Not All Citations Can Be Trusted
If you’re not familiar with the term “hallucination,” it’s what happens when an AI confidently gives you an answer… that’s completely made up. It might sound convincing. It might even cite a source. But sometimes, a quick Google search is all it takes to realize that study, case, or quote never existed.
That’s the scary part. And it’s not going away.
In fact, hallucinations are getting worse, not better. And the bigger issue is that AI is now quietly woven into the background of nearly everything we read: articles, presentations, reports, sometimes even court filings.
That’s why I think we’ll start seeing a shift where citations aren’t just taken at face value anymore. Judges, editors, and program officers need to start asking: “Did you actually check this, is this citation real?”
The good news? There’s a growing wave of tools designed to help with exactly that:
- Sourcely scans your writing and suggests credible, traceable sources, or flags weak ones that don’t hold up.
- Scite Assistant reviews your citations and shows whether later research supports or contradicts the claim.
- Perplexity isn’t perfect, but I often use it as a quick smell test when an AI-generated response feels a little too slick.
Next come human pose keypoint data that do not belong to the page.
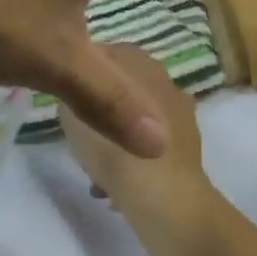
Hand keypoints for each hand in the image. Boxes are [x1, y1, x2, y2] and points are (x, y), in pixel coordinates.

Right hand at [63, 46, 207, 208]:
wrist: (163, 198)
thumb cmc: (113, 149)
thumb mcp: (72, 113)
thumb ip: (75, 92)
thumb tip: (81, 90)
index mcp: (139, 61)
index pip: (104, 56)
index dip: (84, 79)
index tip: (68, 104)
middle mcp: (164, 79)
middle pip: (122, 92)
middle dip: (102, 116)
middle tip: (80, 142)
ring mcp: (181, 112)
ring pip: (136, 124)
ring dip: (116, 144)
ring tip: (96, 173)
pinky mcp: (188, 146)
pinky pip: (150, 148)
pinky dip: (134, 163)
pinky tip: (116, 189)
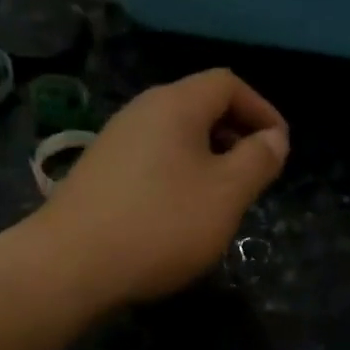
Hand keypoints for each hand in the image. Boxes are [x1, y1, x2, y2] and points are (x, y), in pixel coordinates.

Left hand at [35, 69, 289, 306]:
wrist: (69, 265)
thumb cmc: (161, 223)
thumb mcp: (227, 193)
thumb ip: (258, 160)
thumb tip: (274, 138)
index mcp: (175, 104)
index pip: (228, 84)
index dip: (262, 109)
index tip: (279, 147)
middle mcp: (141, 111)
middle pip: (200, 106)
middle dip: (236, 135)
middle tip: (255, 174)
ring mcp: (115, 141)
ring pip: (176, 136)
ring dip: (209, 158)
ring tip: (223, 198)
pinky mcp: (99, 172)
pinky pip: (153, 159)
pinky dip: (180, 174)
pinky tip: (181, 214)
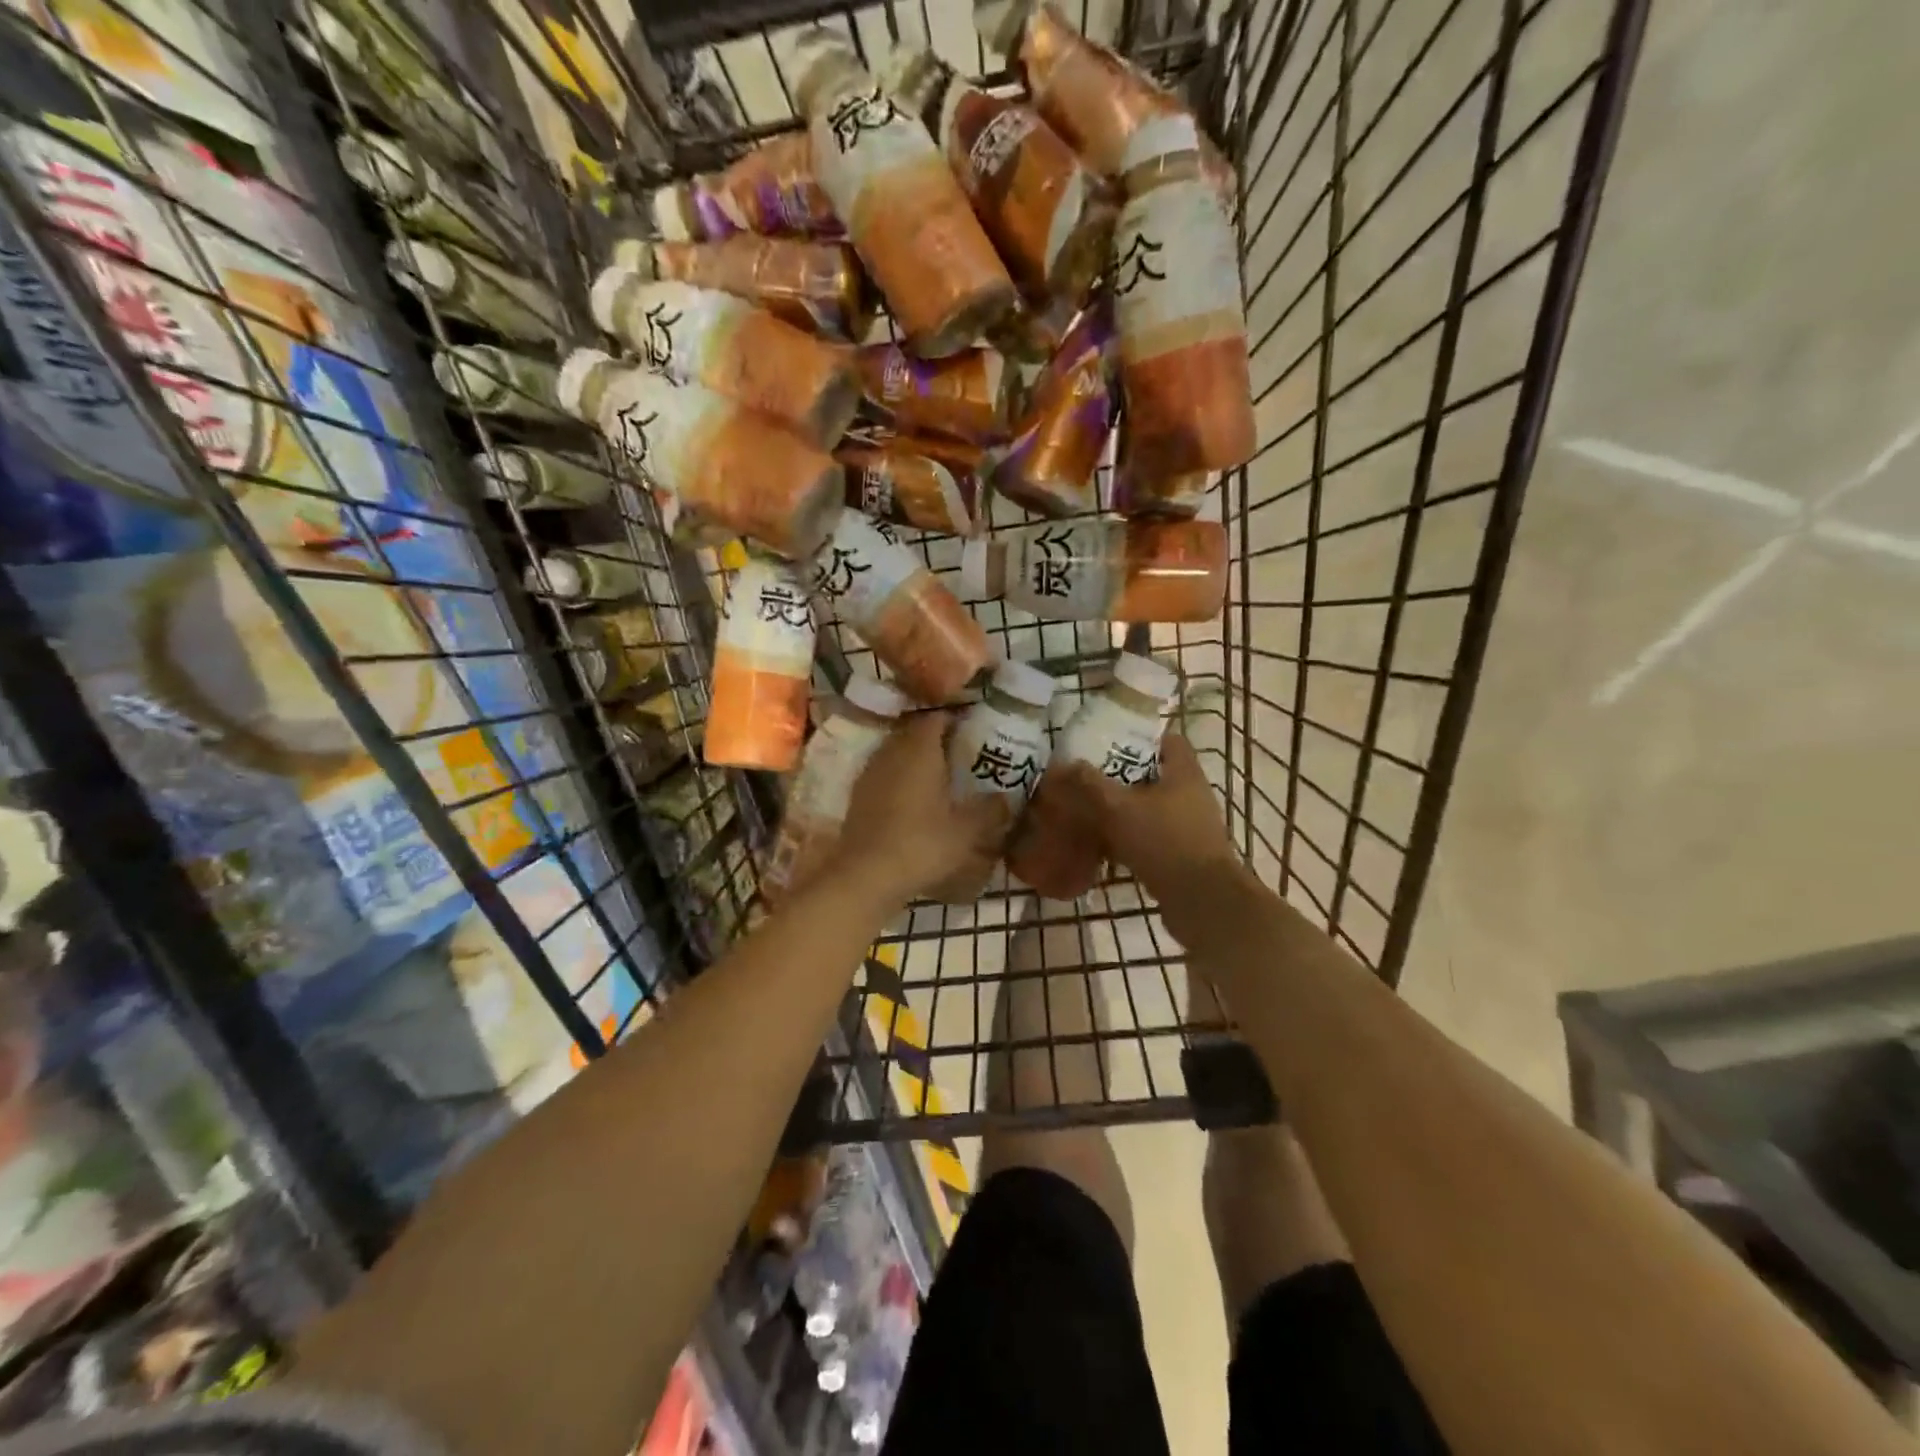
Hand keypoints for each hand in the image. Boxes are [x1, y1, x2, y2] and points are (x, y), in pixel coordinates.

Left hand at [829, 711, 1012, 907]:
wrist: (866, 874)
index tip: (973, 729)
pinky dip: (899, 778)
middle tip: (960, 752)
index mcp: (920, 749)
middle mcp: (892, 751)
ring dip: (915, 758)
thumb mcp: (967, 830)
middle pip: (914, 732)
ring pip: (897, 752)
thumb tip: (1007, 798)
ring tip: (939, 776)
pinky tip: (913, 799)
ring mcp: (871, 772)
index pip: (936, 717)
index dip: (955, 719)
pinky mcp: (858, 795)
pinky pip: (884, 774)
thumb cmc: (922, 844)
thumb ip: (990, 810)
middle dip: (936, 738)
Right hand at [1053, 735, 1247, 939]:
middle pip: (1153, 774)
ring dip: (1122, 808)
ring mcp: (1188, 826)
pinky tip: (1100, 845)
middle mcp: (1191, 795)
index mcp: (1183, 772)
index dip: (1138, 735)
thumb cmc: (1165, 843)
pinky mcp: (1181, 854)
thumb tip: (1061, 765)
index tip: (1106, 739)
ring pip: (1149, 807)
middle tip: (1086, 775)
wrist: (1203, 902)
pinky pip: (1149, 836)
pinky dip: (1127, 837)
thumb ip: (1090, 784)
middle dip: (1120, 774)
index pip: (1166, 739)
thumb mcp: (1119, 808)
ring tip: (1087, 808)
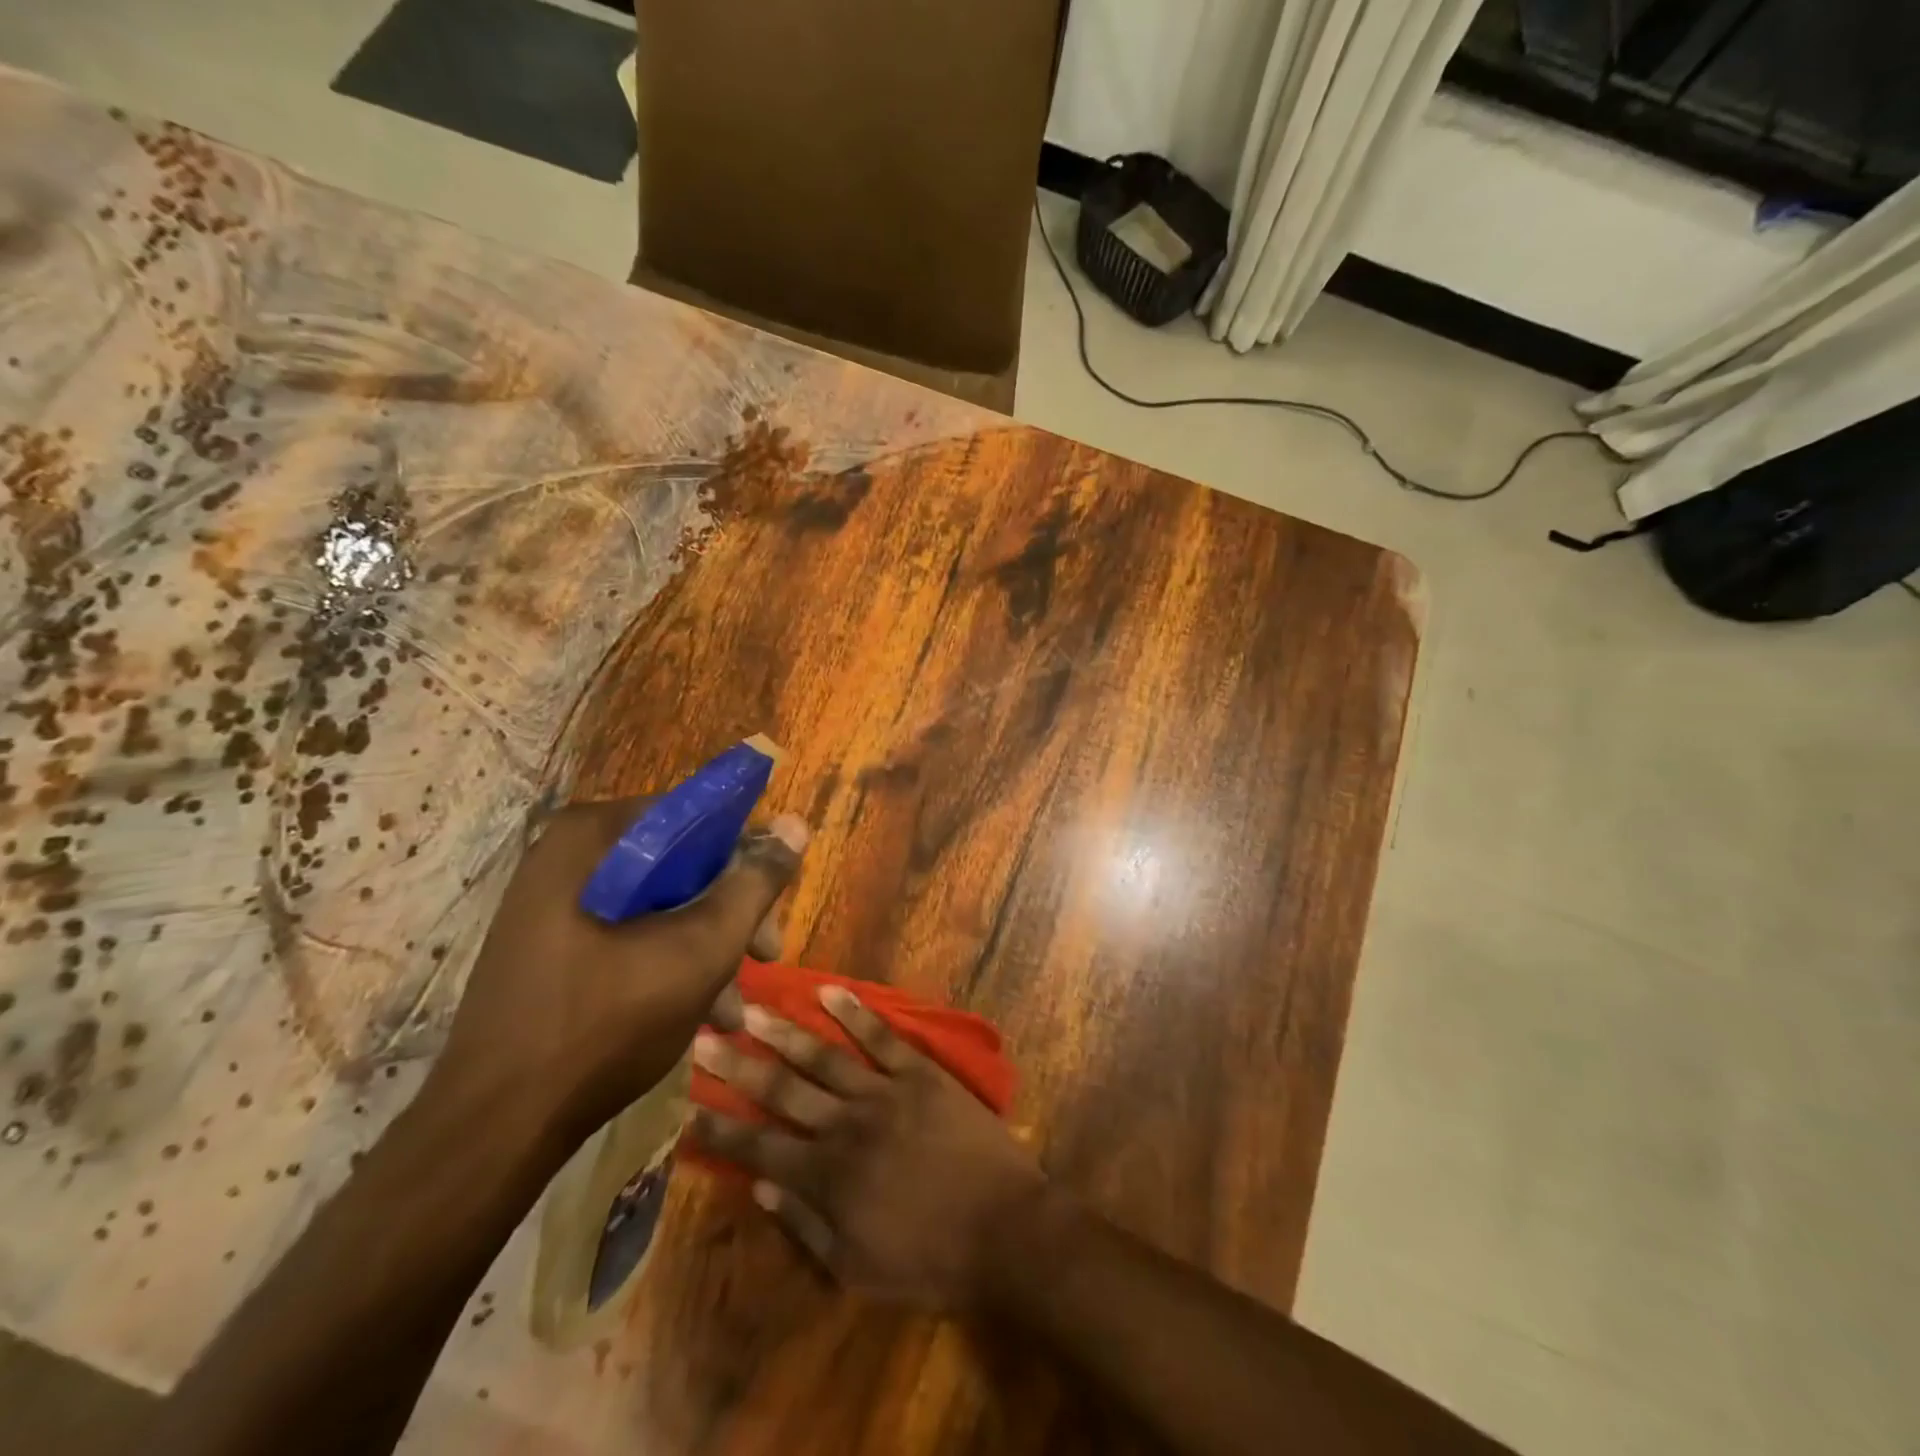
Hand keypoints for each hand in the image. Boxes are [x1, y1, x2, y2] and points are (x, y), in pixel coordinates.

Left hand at [431, 796, 809, 1143]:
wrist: (495, 1128)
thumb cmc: (606, 1024)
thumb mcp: (701, 949)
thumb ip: (754, 884)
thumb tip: (795, 825)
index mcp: (593, 837)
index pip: (696, 816)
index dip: (746, 856)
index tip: (772, 905)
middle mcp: (568, 856)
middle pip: (680, 863)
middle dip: (730, 913)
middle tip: (766, 957)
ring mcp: (553, 902)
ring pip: (659, 903)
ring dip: (706, 947)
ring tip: (734, 1008)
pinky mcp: (549, 945)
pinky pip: (628, 933)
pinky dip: (668, 962)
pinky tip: (700, 1013)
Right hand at [688, 985, 1045, 1310]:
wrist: (1004, 1230)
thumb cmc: (929, 1260)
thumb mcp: (857, 1267)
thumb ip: (806, 1224)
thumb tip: (761, 1186)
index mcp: (826, 1178)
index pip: (757, 1146)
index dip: (718, 1127)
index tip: (685, 1103)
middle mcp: (845, 1126)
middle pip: (780, 1090)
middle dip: (737, 1064)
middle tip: (701, 1035)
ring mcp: (884, 1093)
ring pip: (823, 1056)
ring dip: (784, 1031)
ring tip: (750, 1007)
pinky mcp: (920, 1073)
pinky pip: (882, 1037)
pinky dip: (855, 1013)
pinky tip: (830, 991)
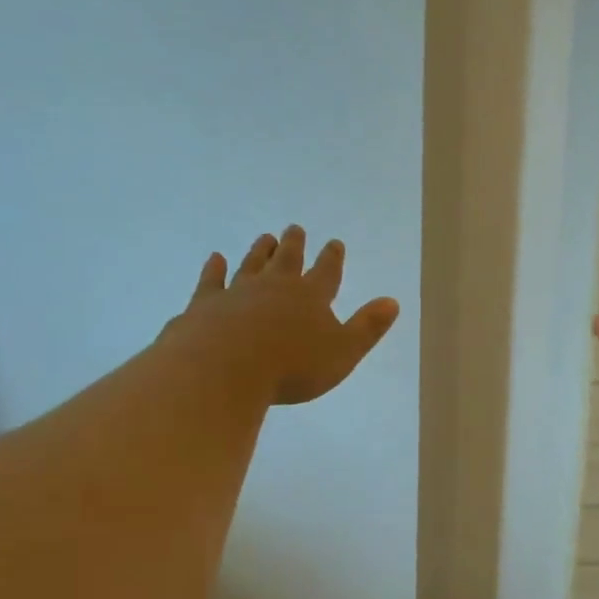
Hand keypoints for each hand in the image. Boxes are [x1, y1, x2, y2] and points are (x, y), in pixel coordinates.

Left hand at [178, 226, 399, 405]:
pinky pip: (212, 280)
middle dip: (294, 244)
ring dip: (260, 251)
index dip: (332, 258)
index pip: (327, 271)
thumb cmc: (292, 367)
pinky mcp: (206, 303)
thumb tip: (392, 302)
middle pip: (287, 259)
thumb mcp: (343, 352)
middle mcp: (275, 286)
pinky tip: (216, 259)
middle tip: (295, 229)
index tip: (334, 242)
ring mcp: (238, 292)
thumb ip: (367, 327)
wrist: (224, 370)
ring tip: (266, 238)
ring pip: (252, 264)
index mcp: (311, 297)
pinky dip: (215, 269)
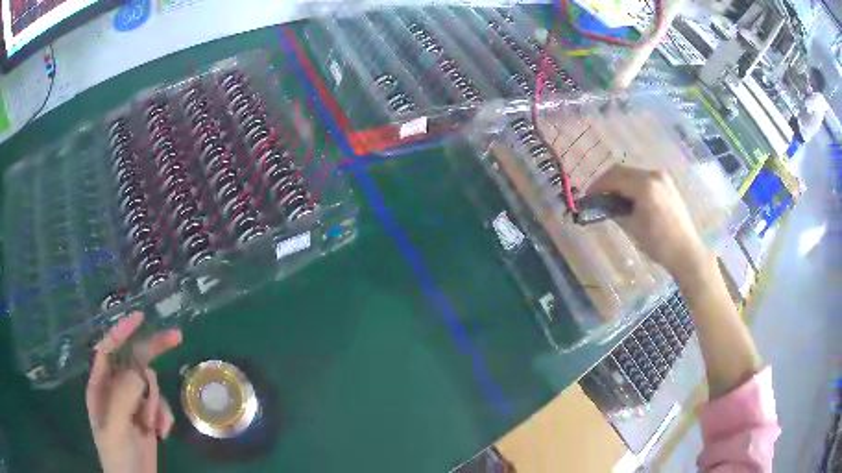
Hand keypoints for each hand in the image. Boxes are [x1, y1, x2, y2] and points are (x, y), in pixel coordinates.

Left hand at [86, 312, 181, 472]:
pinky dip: (163, 418)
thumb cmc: (117, 456)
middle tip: (176, 337)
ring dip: (156, 405)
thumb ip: (123, 396)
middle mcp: (115, 390)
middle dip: (152, 353)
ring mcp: (133, 405)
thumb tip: (141, 369)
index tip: (141, 318)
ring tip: (151, 426)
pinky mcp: (148, 419)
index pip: (108, 349)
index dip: (122, 331)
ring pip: (150, 387)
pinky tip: (160, 434)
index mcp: (100, 386)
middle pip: (134, 362)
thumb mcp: (115, 427)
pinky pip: (160, 407)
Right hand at [588, 165, 708, 281]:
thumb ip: (615, 211)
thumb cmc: (658, 243)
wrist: (685, 251)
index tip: (588, 197)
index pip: (614, 177)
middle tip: (597, 197)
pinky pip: (643, 179)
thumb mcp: (632, 227)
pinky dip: (632, 185)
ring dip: (620, 183)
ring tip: (612, 200)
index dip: (598, 185)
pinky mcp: (667, 184)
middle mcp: (653, 175)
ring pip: (633, 174)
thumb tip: (601, 204)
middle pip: (622, 171)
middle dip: (607, 182)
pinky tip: (629, 200)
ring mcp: (662, 178)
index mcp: (644, 185)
- LegalEase, Westlaw, and other legal tools are already helping firms and courts catch citation errors before they make it into the record.
Just because a model says it, and even if it drops a polished citation, doesn’t mean it’s true. We used to say, “Just take a look, it’s in a book.” Now? You better take a second look, and make sure that book actually exists.
If your work is making claims – especially ones tied to legal precedent, public health, or science – then checking those claims has to become part of the workflow.
Truth still matters. And in the age of generative content, fact-checking is the new spellcheck.